A questo link potrete trovare alcune ricette di cucina molecolare.
La nascita
La data ufficiale a cui far risalire la nascita della gastronomia molecolare italiana, viene fatta coincidere con il primo Atelier Nazionale di Scienza e Gastronomia, dal titolo “Gastronomia molecolare e fisica”, che si tenne ad Erice in Sicilia, nel 1992 e che da allora viene riproposto ogni anno.

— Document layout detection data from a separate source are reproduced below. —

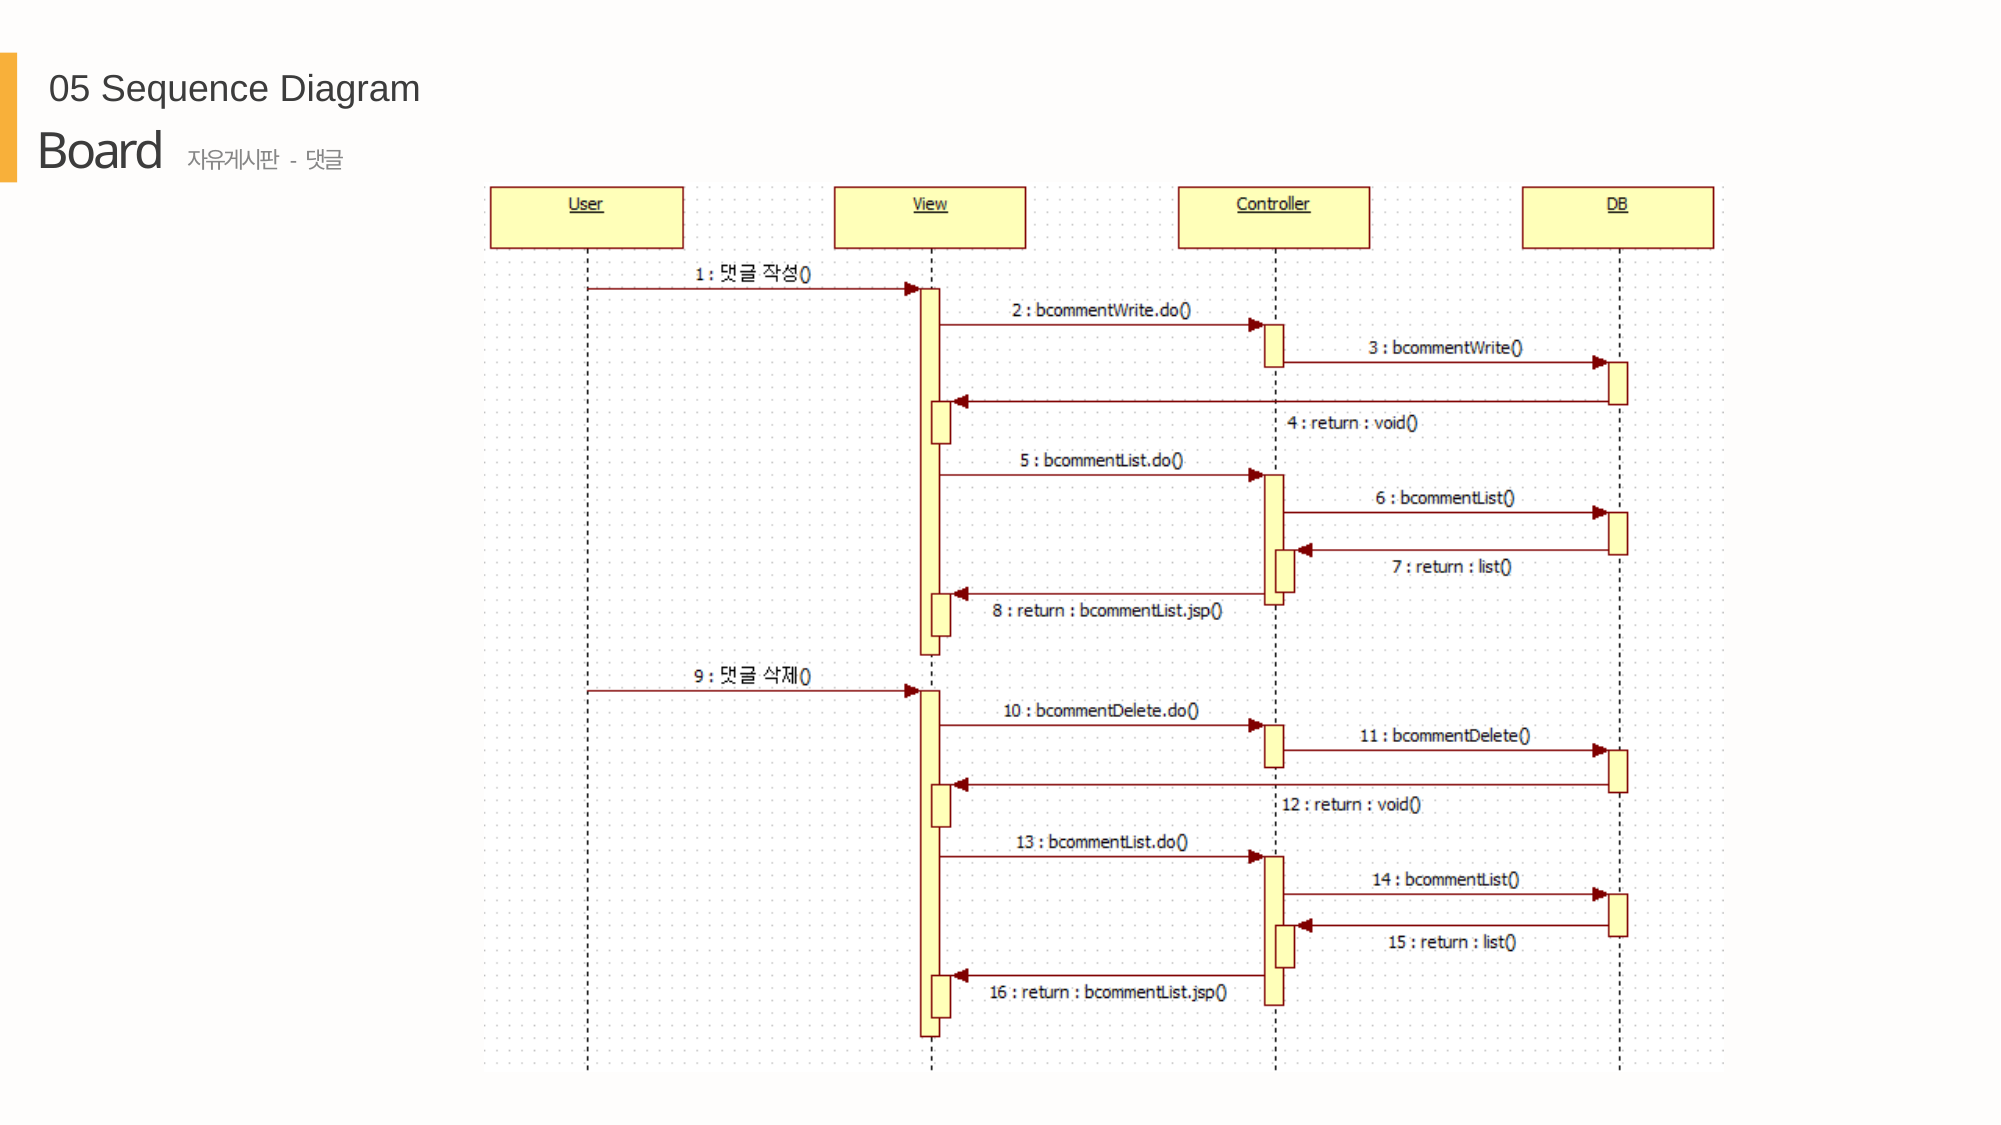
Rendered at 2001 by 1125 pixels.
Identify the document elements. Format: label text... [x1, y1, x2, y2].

text_box [0, 52, 18, 183]
picture [484, 182, 1724, 1072]
text_box Board 자유게시판 - 댓글 [21, 110, 360, 186]
text_box 05 Sequence Diagram [34, 56, 436, 117]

In realtà, già qualche tempo prima, alcuni fisici in Francia, Inghilterra e Stati Uniti stavano studiando l’argomento e sperimentando nuovi sapori: tra questi spiccava Pierre Gilles de Gennes (premio nobel per la fisica nel 1991), considerato il vero padre della gastronomia molecolare, che riunì per la prima volta chimici, biologi e cuochi, per realizzare esperimenti culinari scientifici attraverso i quali elaborare una c.d. teoria della pietanza.
Solo molti anni dopo, nel 2003, il fisico Davide Cassi ed il cuoco Ettore Bocchia, scrissero il primo documento ufficiale che delinea i principi della cucina molecolare italiana. Tale documento prendere il nome di “Manifesto della cucina molecolare italiana” ed è tratto dal loro libro “Il gelato estemporaneo ed altre invenzioni gastronomiche”
Il manifesto della cucina molecolare italiana
Ogni novità deve ampliare, non distruggere, la tradizione gastronomica italiana.
Le nuove tecniche e i nuovi piatti devono valorizzare gli ingredienti naturali e le materie prime di qualità.
Sarà una cucina attenta ai valori nutrizionali e al benessere di chi mangia, non solo agli aspetti estetici e organolettici.
Realizzerà i suoi scopi creando nuove testure di ingredienti scelti in base ai criteri sopra enunciati. Creerà le nuove testure studiando le proprietà fisiche e chimiche degli ingredienti e progettando, a partire da queste, nuove architetture microscopiche.
Conclusioni
La cucina molecolare, inizialmente considerata una moda del momento, non è riuscita ad inserirsi radicalmente nel panorama globale (infatti, ad oggi, i ristoranti che la propongono sono davvero pochissimi), ma è riuscita a raggiungere un altro scopo: ha stimolato i grandi chef con le sue nuove idee. Le sue tecniche, alle volte estreme, applicate a molti cibi e bilanciate con le ricette classiche, hanno reso possibile la creazione di nuovi menù nei quali la scienza non si impone violentemente sul piatto sovrastandolo, ma si fonde con esso migliorandone la qualità ed esaltandone i gusti.
Nel settore dell’alimentazione lo scetticismo verso le nuove proposte è sempre molto forte e, per tale motivo, forse non siamo ancora pronti per una cucina molecolare pura, inusuale e futurista, ma ciò non ci dovrebbe impedire di assaggiare piatti tradizionali realizzati mediante le tecniche scientifiche scoperte grazie ad essa.
Vi consiglio, se non l’avete fatto, di guardare il divertentissimo film “Chef” che ironizza sulla cucina molecolare e rappresenta perfettamente tutto ciò che ho scritto in questo articolo.